Van Dalem Annelien, Demeester Simke, Balti Eric V, Decochez Katelijn, Weets Ilse, Vandemeulebroucke Evy, Van de Velde Ursule, Walgraeve An, Seret Nicole, De Block Christophe, Ruige Johannes, Gillard Pieter, Keymeulen Bart, Pipeleers Daniel G, Gorus Frans K
Diabetes Research Center, Vrije Universiteit Brussel, Laarbeeklaan 100, 1090, Brussels, Belgium.
Department of Clinical Chemistry and Radio-immunology, University Hospital Brussels, Brussels, Belgium.
Diabetologia. 2015 Dec;58(12):2753-64. doi: 10.1007/s00125-015-3761-y. Epub 2015 Sep 26.

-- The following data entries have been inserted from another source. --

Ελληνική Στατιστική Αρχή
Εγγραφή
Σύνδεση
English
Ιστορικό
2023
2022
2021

AIMS/HYPOTHESIS: We examined whether measures of glycaemic variability (GV), assessed by continuous glucose monitoring (CGM) and self-monitoring of blood glucose (SMBG), can complement or replace measures of beta cell function and insulin action in detecting the progression of preclinical disease to type 1 diabetes.

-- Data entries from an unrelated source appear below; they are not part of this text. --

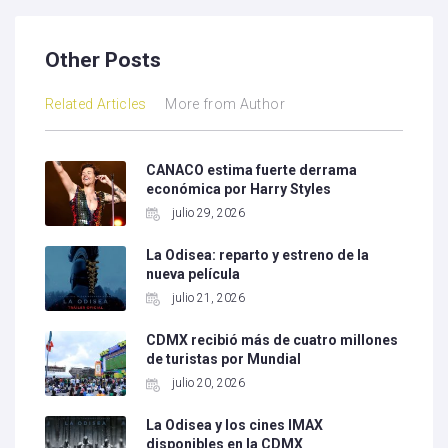
Other Posts
Related Articles
More from Author
CANACO estima fuerte derrama
económica por Harry Styles
julio 29, 2026
La Odisea: reparto y estreno de la
nueva película
julio 21, 2026
CDMX recibió más de cuatro millones
de turistas por Mundial
julio 20, 2026
La Odisea y los cines IMAX
disponibles en la CDMX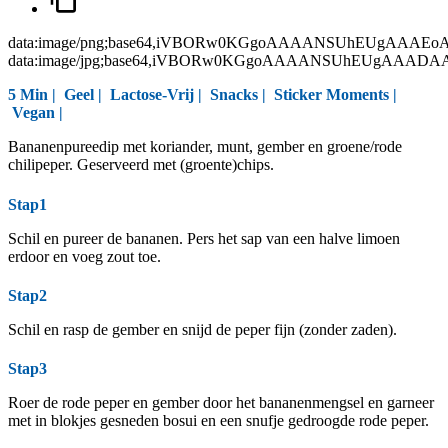
data:image/png;base64,iVBORw0KGgoAAAANSUhEUgAAAEo
data:image/jpg;base64,iVBORw0KGgoAAAANSUhEUgAAAD
5 Min |
Geel
|
Lactose-Vrij
|
Snacks
|
Sticker Moments
|
Vegan
|
Bananenpureedip met koriander, munt, gember en groene/rode
chilipeper. Geserveerd met (groente)chips.
Stap1
Schil en pureer de bananen. Pers het sap van een halve limoen
erdoor en voeg zout toe.
Stap2
Schil en rasp de gember en snijd de peper fijn (zonder zaden).
Stap3
Roer de rode peper en gember door het bananenmengsel en garneer
met in blokjes gesneden bosui en een snufje gedroogde rode peper.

Twenty-two autoantibody-positive (autoAb(+)) first-degree relatives (FDRs) of patients with type 1 diabetes who were themselves at high 5-year risk (50%) for type 1 diabetes underwent CGM, a hyperglycaemic clamp test and OGTT, and were followed for up to 31 months. Clamp variables were used to estimate beta cell function (first-phase [AUC5-10 min] and second-phase [AUC120-150 min] C-peptide release) combined with insulin resistance (glucose disposal rate; M 120-150 min). Age-matched healthy volunteers (n = 20) and individuals with recent-onset type 1 diabetes (n = 9) served as control groups.

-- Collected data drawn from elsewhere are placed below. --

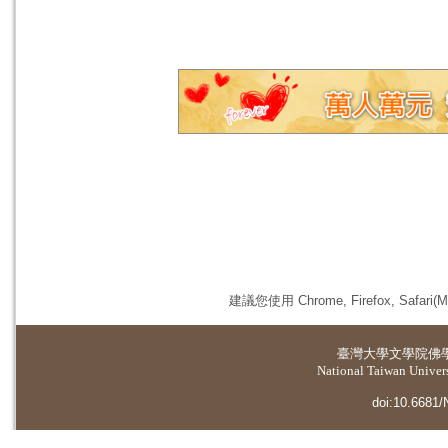
建議您使用 Chrome, Firefox, 
臺灣大學
文學院佛
National Taiwan Universi
doi:10.6681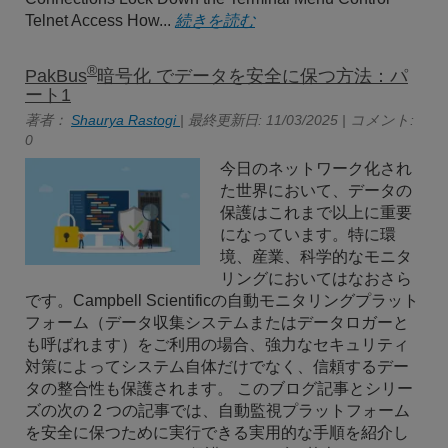
Telnet Access How...
続きを読む
®
PakBus
暗号化 でデータを安全に保つ方法：パ
ート1
著者：
Shaurya Rastogi
| 最終更新日: 11/03/2025 | コメント:
0
今日のネットワーク化され
た世界において、データの
保護はこれまで以上に重要
になっています。特に環
境、産業、科学的なモニタ
リングにおいてはなおさら
です。Campbell Scientificの自動モニタリングプラット
フォーム（データ収集システムまたはデータロガーと
も呼ばれます）をご利用の場合、強力なセキュリティ
対策によってシステム自体だけでなく、信頼するデー
タの整合性も保護されます。 このブログ記事とシリー
ズの次の 2 つの記事では、自動監視プラットフォーム
を安全に保つために実行できる実用的な手順を紹介し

In autoAb(+) FDRs, M 120-150 min below the 10th percentile (P10) of controls achieved 86% diagnostic efficiency in discriminating between normoglycaemic FDRs and individuals with (impending) dysglycaemia. M 120-150 min outperformed AUC5-10 min and AUC120-150 min C-peptide below P10 of controls, which were only 59-68% effective. Among GV variables, CGM above the reference range was better at detecting (impending) dysglycaemia than elevated SMBG (77-82% vs 73% efficiency). Combined CGM measures were equally efficient as M 120-150 min (86%). Daytime GV variables were inversely correlated with clamp variables, and more strongly with M 120-150 min than with AUC5-10 min or AUC120-150 min C-peptide.
CONCLUSIONS/INTERPRETATION: CGM-derived GV and the glucose disposal rate, reflecting both insulin secretion and action, outperformed SMBG and first- or second-phase AUC C-peptide in identifying FDRs with (impending) dysglycaemia or diabetes. Our results indicate the feasibility of developing minimally invasive CGM-based criteria for close metabolic monitoring and as outcome measures in trials.
目的/假设:我们研究了通过持续葡萄糖监测(CGM)和自我血糖监测(SMBG)评估的血糖变异性(GV)指标,是否可以在检测临床前期疾病进展为1型糖尿病的过程中补充或替代β细胞功能和胰岛素作用的指标。
22名1型糖尿病患者的自身抗体阳性(autoAb(+))一级亲属(FDRs),他们自身患1型糖尿病的5年风险较高(50%),接受了CGM、高血糖钳夹试验和口服葡萄糖耐量试验(OGTT),并随访了长达31个月。钳夹变量用于估计β细胞功能(第一阶段[AUC5 - 10分钟]和第二阶段[AUC120 - 150分钟]C肽释放)以及胰岛素抵抗(葡萄糖处置率;M 120 - 150分钟)。年龄匹配的健康志愿者(n = 20)和近期发病的1型糖尿病患者(n = 9)作为对照组。
在autoAb(+) FDRs中,M 120 - 150分钟低于对照组第10百分位数(P10)在区分血糖正常的FDRs和有(即将发生的)血糖异常的个体时,诊断效率达到86%。M 120 - 150分钟优于对照组P10以下的AUC5 - 10分钟和AUC120 - 150分钟C肽,其诊断效率仅为59% - 68%。在GV变量中,CGM高于参考范围在检测(即将发生的)血糖异常方面比SMBG升高更有效(效率分别为77% - 82%和73%)。联合CGM指标与M 120 - 150分钟的效率相同(86%)。日间GV变量与钳夹变量呈负相关,且与M 120 - 150分钟的相关性比与AUC5 - 10分钟或AUC120 - 150分钟C肽的相关性更强。
结论/解读:源自CGM的GV和葡萄糖处置率,反映了胰岛素分泌和作用,在识别有(即将发生的)血糖异常或糖尿病的FDRs方面优于SMBG以及第一阶段或第二阶段AUC C肽。我们的结果表明,制定基于CGM的微创标准用于密切代谢监测并作为试验中的结局指标是可行的。